FRAGMENTO DEL DOCUMENTO:
※ ※ ※

Mérito… ¿qué? En pocas palabras, la meritocracia es el conjunto de creencias que consideran que el mérito, entendido casi siempre en términos de esfuerzo personal, es lo que más importa (si no es que lo único) para alcanzar el éxito. Estas creencias tienen varias implicaciones: 1) La pobreza es causada por la falta de esfuerzo de los individuos, pues no se “esfuerzan” lo suficiente para salir de su situación. Y esta tiene varios corolarios, como la distinción entre pobres merecedores y no merecedores, el rechazo a la política social y el estigma a las y los beneficiarios de la misma, entre otros. 2) Se justifican y legitiman las desigualdades existentes, pues a la pregunta de por qué hay ricos y pobres, la respuesta siempre es porque unos se esfuerzan y otros no.
En cualquier caso, la meritocracia radica en que es una verdadera cosmovisión: estructura nuestra forma de comprender el mundo. El problema es que nos ofrece una comprensión errónea de la realidad social. Pues, lamentablemente, en nuestras sociedades el esfuerzo languidece y se vuelve inútil ante otras condiciones sociales que la misma meritocracia no nos permite ver. Incluso, se han construido muchos mitos para perpetuar la meritocracia. Por ejemplo, se ha llegado a afirmar que las mujeres pobres tienen más hijos para vivir de las ayudas gubernamentales, cuando estadísticamente no hay diferencia significativa entre el número de hijos que tienen las mujeres en los estratos más pobres vis-a-vis los que tienen quienes que están en los estratos más ricos; se afirma que los pobres no se esfuerzan, no trabajan, cuando son los hogares más pobres los que trabajan más horas y en más de un empleo; se afirma que los pobres malgastan su dinero cuando más del 50% de sus ingresos se destina a alimentación, casi el mismo porcentaje que los estratos más ricos destinan a alcohol y tabaco. De ahí que se haya llegado a afirmar que la meritocracia es una teodicea de la desigualdad, porque pese a los datos, se justifica el mal en el mundo.

※ ※ ※

QUÉ HARÁ:
(A) Copie de nuevo el texto sobre la meritocracia y cambie "esfuerzo personal" por "trabajo individual". Comience en las palabras "Mérito… ¿qué? En" y termine después de "y otros no.".
(B) Prosiga el texto sobre la meritocracia a partir de su última oración.
Los datos no guardan relación alguna con el texto sobre la meritocracia.

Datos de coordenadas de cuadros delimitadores
※ ※ ※

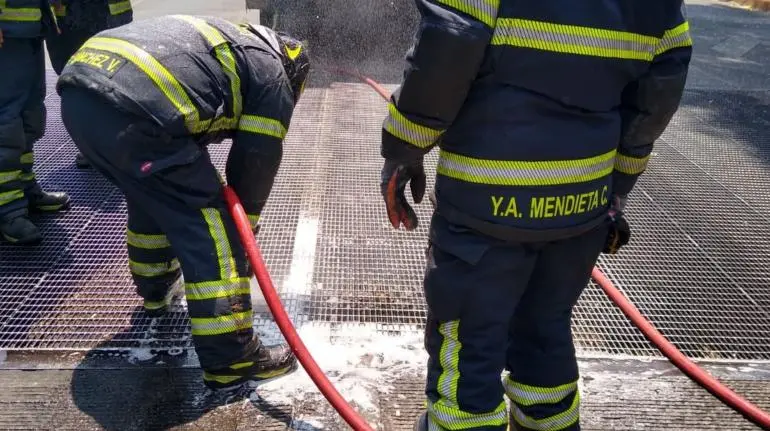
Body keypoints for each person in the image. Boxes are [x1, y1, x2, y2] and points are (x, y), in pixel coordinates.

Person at [379, 1, 692, 430]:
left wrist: (404, 146)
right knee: (545, 333)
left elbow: (450, 42)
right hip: (581, 208)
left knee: (469, 344)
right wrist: (617, 186)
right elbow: (662, 88)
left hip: (487, 207)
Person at [57, 15, 310, 390]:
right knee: (212, 225)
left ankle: (155, 292)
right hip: (137, 110)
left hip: (81, 98)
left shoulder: (233, 43)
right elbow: (256, 161)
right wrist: (243, 234)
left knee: (154, 195)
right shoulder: (273, 75)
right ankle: (232, 358)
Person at [0, 0, 71, 245]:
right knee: (6, 124)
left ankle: (24, 187)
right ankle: (8, 208)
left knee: (31, 117)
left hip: (29, 29)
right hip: (8, 33)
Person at [47, 0, 134, 168]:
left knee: (116, 80)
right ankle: (93, 147)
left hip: (109, 18)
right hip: (74, 20)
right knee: (80, 84)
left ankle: (117, 143)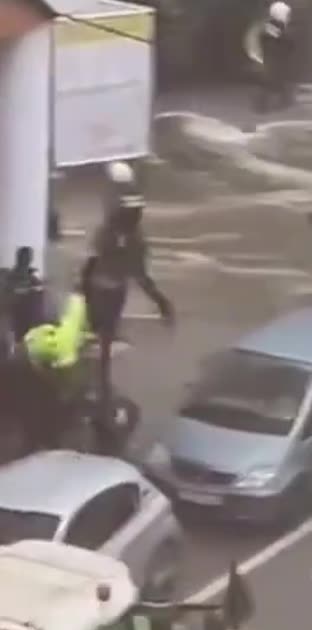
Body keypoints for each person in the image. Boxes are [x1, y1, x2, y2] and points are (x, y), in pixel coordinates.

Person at [83, 161, 175, 431]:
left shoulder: (111, 231)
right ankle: (101, 390)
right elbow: (140, 276)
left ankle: (98, 389)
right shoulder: (133, 239)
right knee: (104, 342)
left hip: (99, 289)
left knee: (97, 339)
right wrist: (160, 302)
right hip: (110, 292)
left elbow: (95, 259)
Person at [12, 292, 89, 453]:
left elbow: (30, 362)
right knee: (65, 393)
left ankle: (39, 441)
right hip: (63, 364)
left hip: (47, 366)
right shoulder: (68, 326)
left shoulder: (32, 339)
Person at [1, 246, 48, 349]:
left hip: (29, 317)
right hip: (16, 316)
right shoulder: (11, 276)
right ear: (19, 258)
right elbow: (9, 293)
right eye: (25, 257)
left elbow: (40, 289)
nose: (28, 260)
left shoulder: (32, 275)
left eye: (29, 257)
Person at [256, 1, 298, 113]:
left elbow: (287, 42)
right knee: (270, 81)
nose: (288, 17)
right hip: (274, 59)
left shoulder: (273, 27)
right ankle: (263, 106)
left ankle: (282, 102)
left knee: (276, 81)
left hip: (276, 59)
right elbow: (285, 40)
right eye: (287, 15)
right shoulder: (272, 27)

※ ※ ※

SUS RESPUESTAS ESCRITAS:
(A)
Mérito… ¿qué? En pocas palabras, la meritocracia es el conjunto de creencias que consideran que el mérito, entendido casi siempre en términos de trabajo individual, es lo que más importa (si no es que lo único) para alcanzar el éxito. Estas creencias tienen varias implicaciones: 1) La pobreza es causada por la falta de esfuerzo de los individuos, pues no se “esfuerzan” lo suficiente para salir de su situación. Y esta tiene varios corolarios, como la distinción entre pobres merecedores y no merecedores, el rechazo a la política social y el estigma a las y los beneficiarios de la misma, entre otros. 2) Se justifican y legitiman las desigualdades existentes, pues a la pregunta de por qué hay ricos y pobres, la respuesta siempre es porque unos se esfuerzan y otros no.

(B)
La meritocracia justifica la desigualdad a tal extremo que, usualmente, son las sociedades más desiguales las que más creen en la meritocracia. A esto se le conoce como la paradoja de la desigualdad. Es una especie de círculo vicioso: las desigualdades alejan a los estratos de tal modo que quienes no tienen experiencias de la desigualdad,[1] no conocen la pobreza y por ello se dificulta la comprensión de que se genera por condiciones estructurales y no por una elección individual. Asimismo, sino se conoce la riqueza, es fácil asumir el discurso hegemónico de que para llegar a tal nivel de acumulación se requiere talento, capacidades y trabajo duro, aunque esto no se sostenga en información real. En este sentido, se llegan a romantizar tanto las experiencias de éxito de quienes ascendieron socialmente como a mitificar a quienes están en la cima. En el segundo caso, aunque no nos bastaría la vida para alcanzar el nivel de riqueza que tienen ciertos multimillonarios, se interioriza la idea de que es fruto de su trabajo o talento, cuando en realidad intervienen factores como la herencia y la posición social. En el primer caso, si bien existen casos de personas desaventajadas socialmente que alcanzaron el “éxito”, lamentablemente son excepciones. Como revela un informe del CEEY, 74 de cada 100 mexicanos que nacieron en hogares en situación de pobreza, morirán en la misma situación. Tristemente, en sociedades desiguales, origen es destino. Ser rico depende más de nacer rico que del esfuerzo personal.
Así, la meritocracia es una de las fuentes de la cultura del descarte denunciada por el papa. De esa cultura que excluye, “pues ya no se está en ella [la sociedad] abajo, en la periferia, o sin poder, sino que se está fuera. Los excluidos no son «explotados» sino desechos, «sobrantes».” (EG, 53) Así, debemos luchar por generar una verdadera conversión de las cosmovisiones y estructuras que perpetúan la cultura del descarte. Luchar por iluminar y transformar las estructuras sociales a la luz del Evangelio en pos de la construcción de una sociedad más justa.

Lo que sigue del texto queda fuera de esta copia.